Consigne : raconter une émotion forte.
Mardi 7 avril 2015
Je traversais le jardin du Luxembourg pour rentrer chez moi quand la pluie s’est mise à tomber drue. Juste en face de la sortie de la rue d’Assas il y a un café : j’y suis entrée pour m’abriter. Je me suis installée à une petite table près de la porte, face à la rue. J’ai commandé une bière et, n’ayant sur moi ni livre, ni téléphone, me suis mise à observer les allées et venues des gens sur le trottoir.

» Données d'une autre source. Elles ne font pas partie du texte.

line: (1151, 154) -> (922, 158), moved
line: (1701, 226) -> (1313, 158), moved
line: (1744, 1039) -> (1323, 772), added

J'ai remarqué un jeune homme assis sur le muret près de la grille de l’entrée du jardin. Il portait un chapeau de feutre noir, un sweat-shirt noir, un pantalon slim noir. Abrité par les branches d’un arbre il fumait une cigarette. J’ai senti mon rythme cardiaque s’accélérer, une sorte de panique m’a envahie. Au lieu de me lever et de me précipiter dehors, je suis restée figée, observant cette longue silhouette sombre que je reconnaissais entre mille. Ses chaussures m’ont intriguée, des chaussures noires mais molles, pas du genre de celles que tu portes, que tu portais, ou aurais porté. Pourtant c'était bien toi assis sur ce muret, toi aussi tu attendais la fin de l'averse.
Je n’avais plus aucune nouvelle de toi depuis près d’un an. D’après ton père tu vivais du côté de Montmartre. La rue d’Assas n’était pas du tout ton quartier. Que faisais-tu là devant le Luxembourg ? Mes pensées se mélangeaient. Qu’allais-je te dire ? Allais-je t’aborder en souriant comme si de rien n’était ? « Alors on se promène ? » Où allais-je m’indigner, te houspiller ? « Mais pourquoi ? »
Au fond, si tu étais là si loin de ton quartier, si loin de ton école, c’est que tu cherchais à me rencontrer. Tu culpabilisais de m’avoir imposé un tel silence et les souffrances qui vont avec. Tu avais alors imaginé ce stratagème de venir trainer dans mon quartier pour me rencontrer par hasard. Tu voulais éviter la gravité des retrouvailles, les questions. Peut-être même allais-tu remonter la rue d'Assas et sonner chez moi.
J’ai cru que tu ne bougerais pas avant la fin de l’averse et pris le temps de me préparer une contenance. Un autre garçon est arrivé, et s’est approché de toi, vous vous êtes serré la main rapidement. J’ai avalé une pastille mentholée pour masquer l’odeur de la bière, jeté de la monnaie dans la soucoupe et me suis levée précipitamment.
Un bus est passé au moment où j’allais traverser la rue pour vous rejoindre, toi et ton ami. Le temps que je contourne le bus vous étiez partis. Je n'ai même pas vu si vous étiez entrés dans le jardin ou si vous aviez pris la rue Guynemer. Tu avais à nouveau disparu.